In the entries below, find the line with "left wrist: (517, 724)" and the line with "right knee: (925, 750)". Print those two and everything between them exactly, and nothing else.

SUPPLIED MATERIAL =>
****

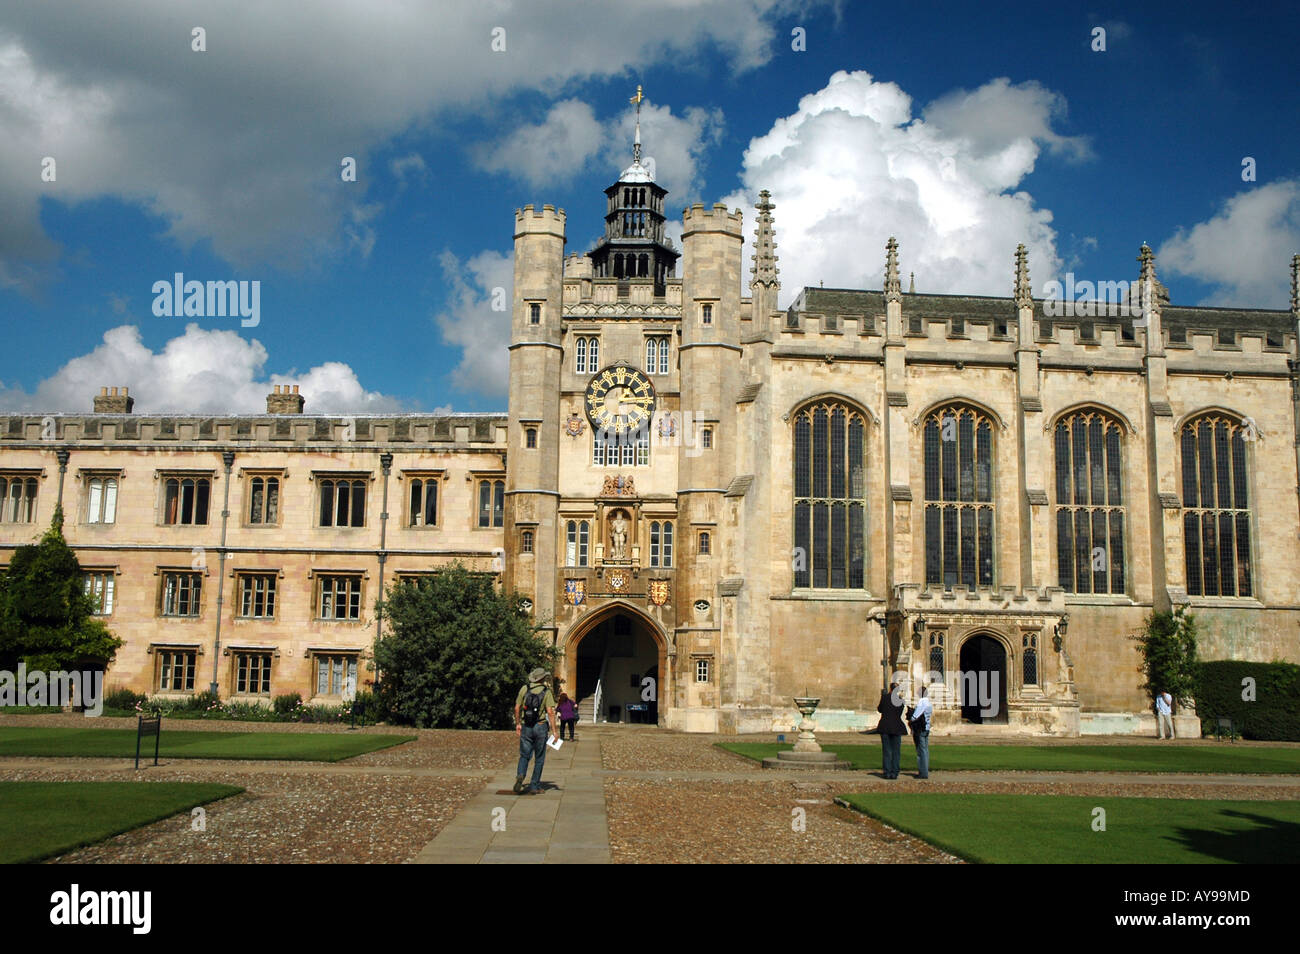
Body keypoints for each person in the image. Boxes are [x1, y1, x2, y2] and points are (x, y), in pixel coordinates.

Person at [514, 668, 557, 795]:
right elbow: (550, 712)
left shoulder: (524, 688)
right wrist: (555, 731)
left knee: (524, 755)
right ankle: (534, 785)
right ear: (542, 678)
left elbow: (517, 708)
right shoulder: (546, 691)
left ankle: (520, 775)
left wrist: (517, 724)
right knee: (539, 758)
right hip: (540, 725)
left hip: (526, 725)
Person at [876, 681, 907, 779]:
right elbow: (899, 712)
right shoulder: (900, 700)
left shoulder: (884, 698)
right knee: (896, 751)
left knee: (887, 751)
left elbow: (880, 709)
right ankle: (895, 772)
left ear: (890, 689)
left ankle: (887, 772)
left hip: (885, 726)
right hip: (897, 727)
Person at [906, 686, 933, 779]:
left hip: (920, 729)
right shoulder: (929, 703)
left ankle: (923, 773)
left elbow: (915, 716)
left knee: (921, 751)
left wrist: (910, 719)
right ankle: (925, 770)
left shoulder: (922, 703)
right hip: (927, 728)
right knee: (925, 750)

****

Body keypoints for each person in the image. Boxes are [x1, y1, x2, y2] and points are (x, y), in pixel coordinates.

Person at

****

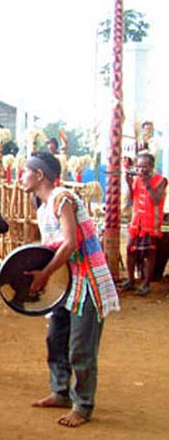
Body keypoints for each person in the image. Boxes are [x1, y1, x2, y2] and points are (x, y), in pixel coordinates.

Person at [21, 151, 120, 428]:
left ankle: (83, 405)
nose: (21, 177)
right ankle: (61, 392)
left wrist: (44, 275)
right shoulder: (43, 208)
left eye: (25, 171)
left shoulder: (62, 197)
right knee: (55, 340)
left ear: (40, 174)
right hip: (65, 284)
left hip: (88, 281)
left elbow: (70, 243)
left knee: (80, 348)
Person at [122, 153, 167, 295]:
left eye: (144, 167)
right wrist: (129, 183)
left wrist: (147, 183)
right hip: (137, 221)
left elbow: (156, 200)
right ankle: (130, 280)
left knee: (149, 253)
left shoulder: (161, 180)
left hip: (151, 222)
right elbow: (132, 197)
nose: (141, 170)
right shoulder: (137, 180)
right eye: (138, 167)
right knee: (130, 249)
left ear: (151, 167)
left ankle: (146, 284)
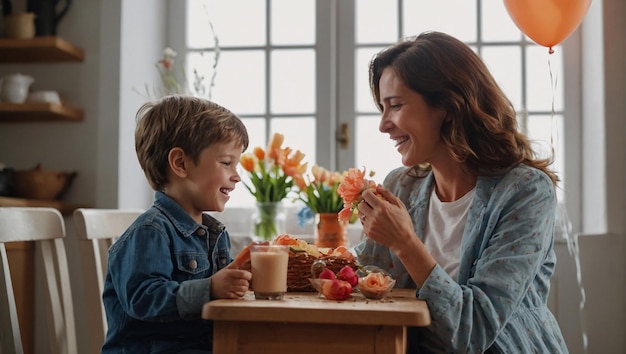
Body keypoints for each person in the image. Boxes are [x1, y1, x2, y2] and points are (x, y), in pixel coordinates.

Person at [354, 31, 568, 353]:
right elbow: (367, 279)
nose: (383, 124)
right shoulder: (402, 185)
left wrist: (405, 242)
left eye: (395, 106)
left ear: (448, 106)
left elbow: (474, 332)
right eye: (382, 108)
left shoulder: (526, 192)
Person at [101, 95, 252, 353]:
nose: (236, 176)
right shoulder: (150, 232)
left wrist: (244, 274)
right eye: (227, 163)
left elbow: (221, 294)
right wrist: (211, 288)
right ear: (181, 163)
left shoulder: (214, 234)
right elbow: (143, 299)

****

YOUR SOLUTION =>
left wrist: (517, 724)
right knee: (539, 758)
right hip: (540, 725)
left hip: (526, 725)
Person at [876, 681, 907, 779]:
right elbow: (899, 712)
right shoulder: (900, 700)
left shoulder: (884, 698)
right knee: (896, 751)
left knee: (887, 751)
left elbow: (880, 709)
right ankle: (895, 772)
left ear: (890, 689)
left ankle: (887, 772)
left hip: (885, 726)
right hip: (897, 727)
Person at [906, 686, 933, 779]:
left hip: (920, 729)
right shoulder: (929, 703)
left ankle: (923, 773)
left elbow: (915, 716)
left knee: (921, 751)
left wrist: (910, 719)
right ankle: (925, 770)
left shoulder: (922, 703)
right hip: (927, 728)
right knee: (925, 750)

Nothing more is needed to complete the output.